My at­ten­tion is more in­ward than that of most peo­ple: it can be re­sis­tant to be­ing cap­tured and di­rected ex­ter­nally. Ex­er­cises like these math­e­mat­ics les­sons were ex­cru­ci­at­ingly bor­ing and painful (whether or not I had “mas­tered the ma­te­rial”). I used to think my wan­der­ing at­ten­tion and difficulty in com­plet­ing as­sign­ments was a defect, but now I re­al­ize my “laz­i­ness” is a fea­ture, not a bug. Hu­man so­ciety wouldn’t func­tion well if ev­ery­one were like me, but so­ciety is bet­ter with ev­ery­one not be­ing al­ike.

[3] Scott Alexan­der /​ Yvain is widely re­garded as a great writer.

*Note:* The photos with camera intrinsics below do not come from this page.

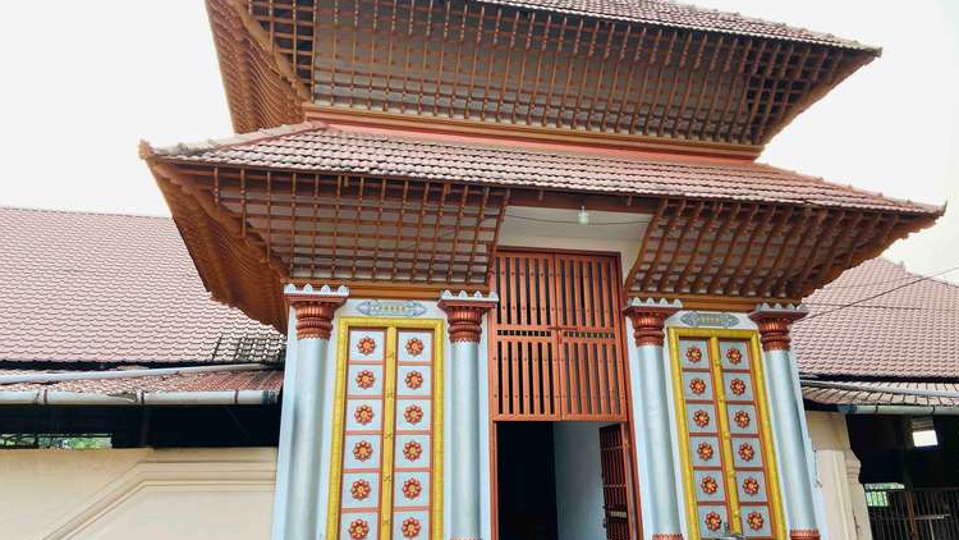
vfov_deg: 40.2
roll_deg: +0.7
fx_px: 737
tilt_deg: +17.7
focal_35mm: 29
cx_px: 485
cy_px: 257
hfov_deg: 66.1
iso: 40
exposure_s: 1/122
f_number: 1.8
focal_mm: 4.25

Poli­ti­cal celebrity Ezra Klein char­ac­ter­ized his blog as fan­tas­tic. Scott wrote:

On the other hand, I know peo­ple who want to get good at writ­ing, and make a mighty re­s­olu­tion to write two hun­dred words a day ev­ery day, and then af­ter the first week they find it’s too an­noy­ing and give up. Th­ese peo­ple think I’m amaz­ing, and why shouldn’t they? I’ve writ­ten a few hun­dred to a few thou­sand words pretty much ev­ery day for the past ten years.

But as I’ve said be­fore, this has taken ex­actly zero willpower. It’s more that I can’t stop even if I want to. Part of that is prob­a­bly that when I write, I feel re­ally good about hav­ing ex­pressed ex­actly what it was I meant to say. Lots of peo­ple read it, they com­ment, they praise me, I feel good, I’m en­couraged to keep writ­ing, and it’s ex­actly the same vir­tu­ous cy­cle as my brother got from his pi­ano prac­tice.

[4] Paul Gra­ham is the co-founder of Y-Com­bi­na­tor, a seed fun­der with a port­fo­lio of com­bined value ex­ceed­ing $30 billion (with in­vestees in­clud­ing Drop­box, AirBnB and Stripe). In What You’ll Wish You Had Known he wrote

One of the most dan­ger­ous illu­sions you get from school is the idea that do­ing great things re­quires a lot of dis­ci­pline. Most sub­jects are taught in such a bor­ing way that it’s only by dis­ci­pline that you can flog your­self through them.

Now I know a num­ber of peo­ple who do great work, and it’s the same with all of them. They have lit­tle dis­ci­pline. They’re all ter­rible pro­cras­ti­na­tors and find it al­most im­pos­si­ble to make them­selves do any­thing they’re not in­ter­ested in. One still hasn’t sent out his half of the thank-you notes from his wed­ding, four years ago. Another has 26,000 emails in her in­box.

I’m not say­ing you can get away with zero self-dis­ci­pline. You prob­a­bly need about the amount you need to go run­ning. [...] But once they get started, in­ter­est takes over, and dis­ci­pline is no longer nec­es­sary.

Do you think Shake­speare was grit­ting his teeth and dili­gently try­ing to write Great Liter­a­ture? Of course not. He was hav­ing fun. That’s why he’s so good.